» **WHAT TO WORK ON**: Please list each line in the records that contains the word "between", treating uppercase and lowercase as different.

» **RECORD EXCERPTS**:
== Segment start ==
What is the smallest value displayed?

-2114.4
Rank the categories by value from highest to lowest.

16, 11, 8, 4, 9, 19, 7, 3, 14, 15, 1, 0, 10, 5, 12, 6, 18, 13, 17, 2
== Segment end ==
== Segment start ==
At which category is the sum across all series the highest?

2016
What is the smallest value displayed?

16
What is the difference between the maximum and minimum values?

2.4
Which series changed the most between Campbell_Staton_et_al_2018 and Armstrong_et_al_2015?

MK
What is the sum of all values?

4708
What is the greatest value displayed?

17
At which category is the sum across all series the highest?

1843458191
== Segment end ==
== Segment start ==
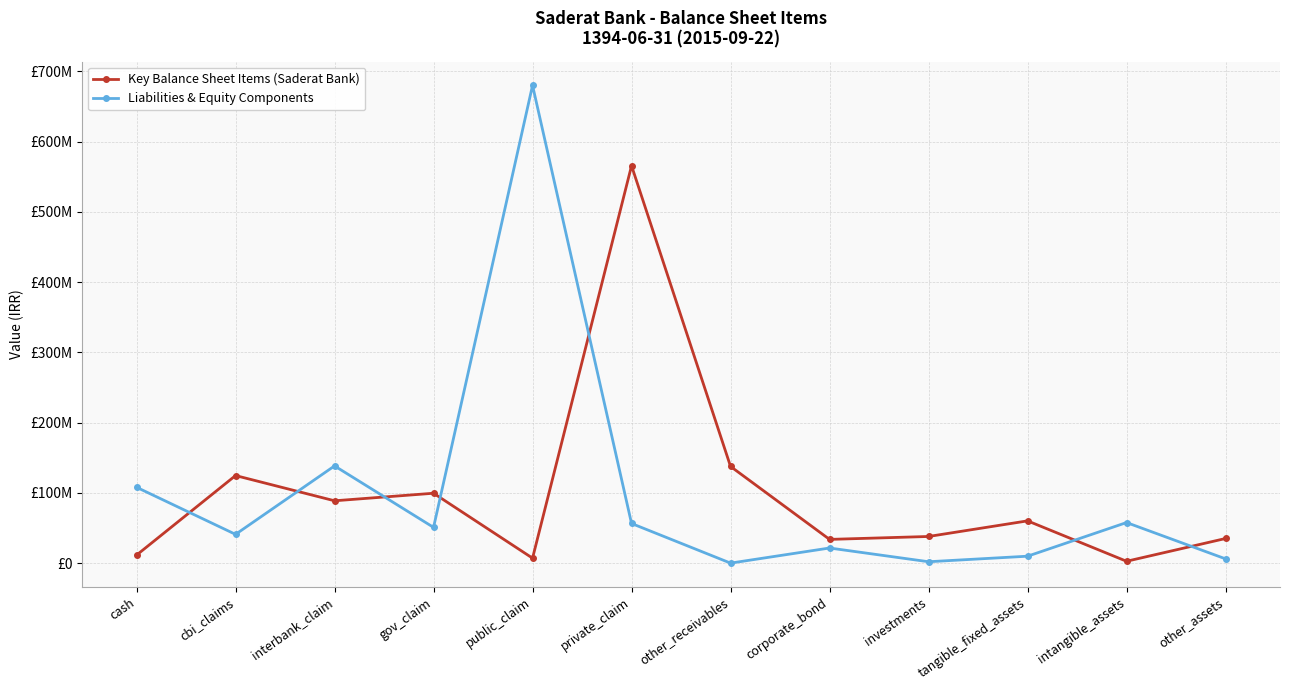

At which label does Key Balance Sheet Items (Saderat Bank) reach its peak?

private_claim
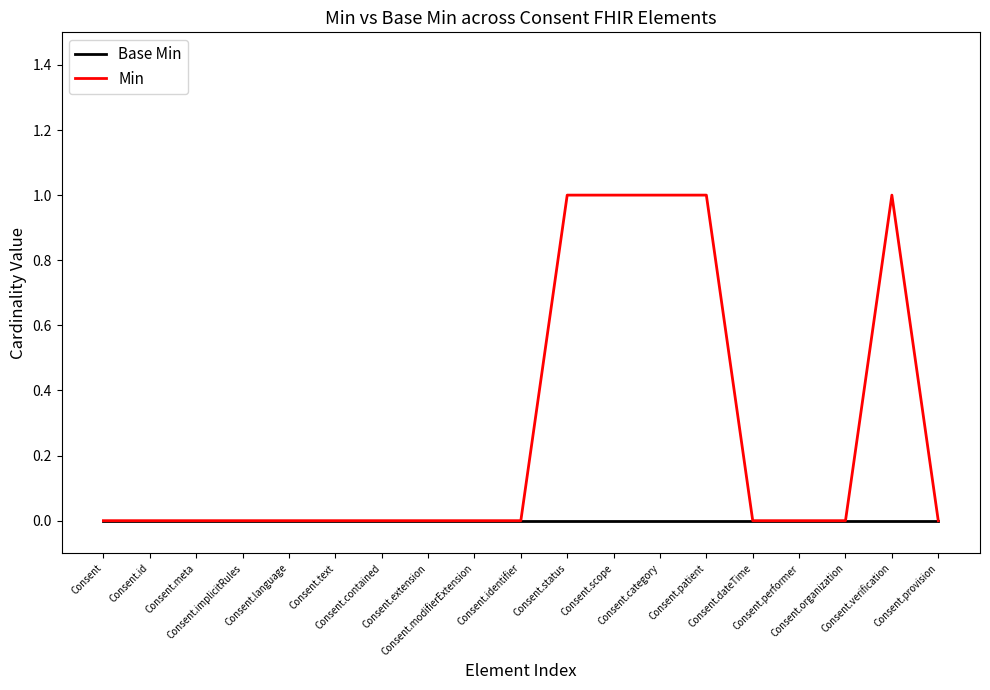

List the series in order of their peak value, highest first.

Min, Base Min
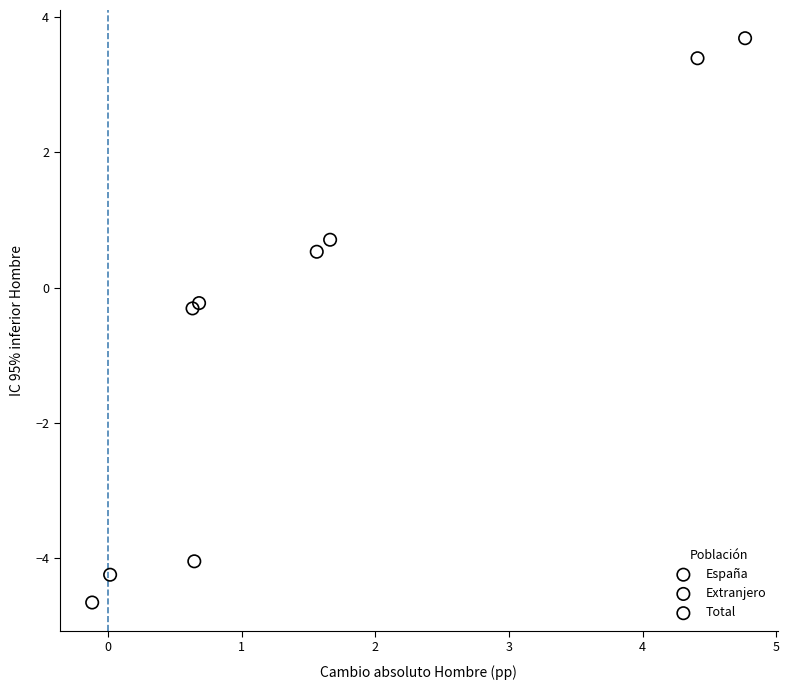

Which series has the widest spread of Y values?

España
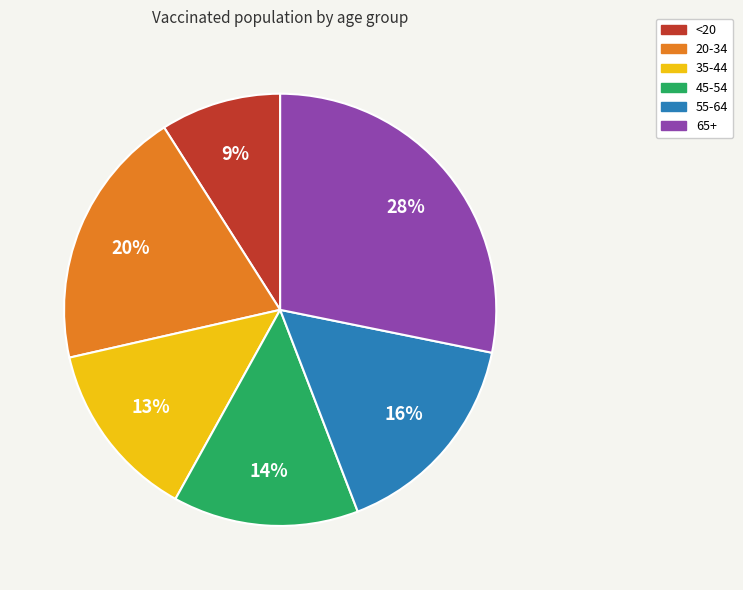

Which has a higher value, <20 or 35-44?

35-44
== Segment end ==
» **YOUR RESPONSE**:
What is the difference between the maximum and minimum values?
Which series changed the most between Campbell_Staton_et_al_2018 and Armstrong_et_al_2015?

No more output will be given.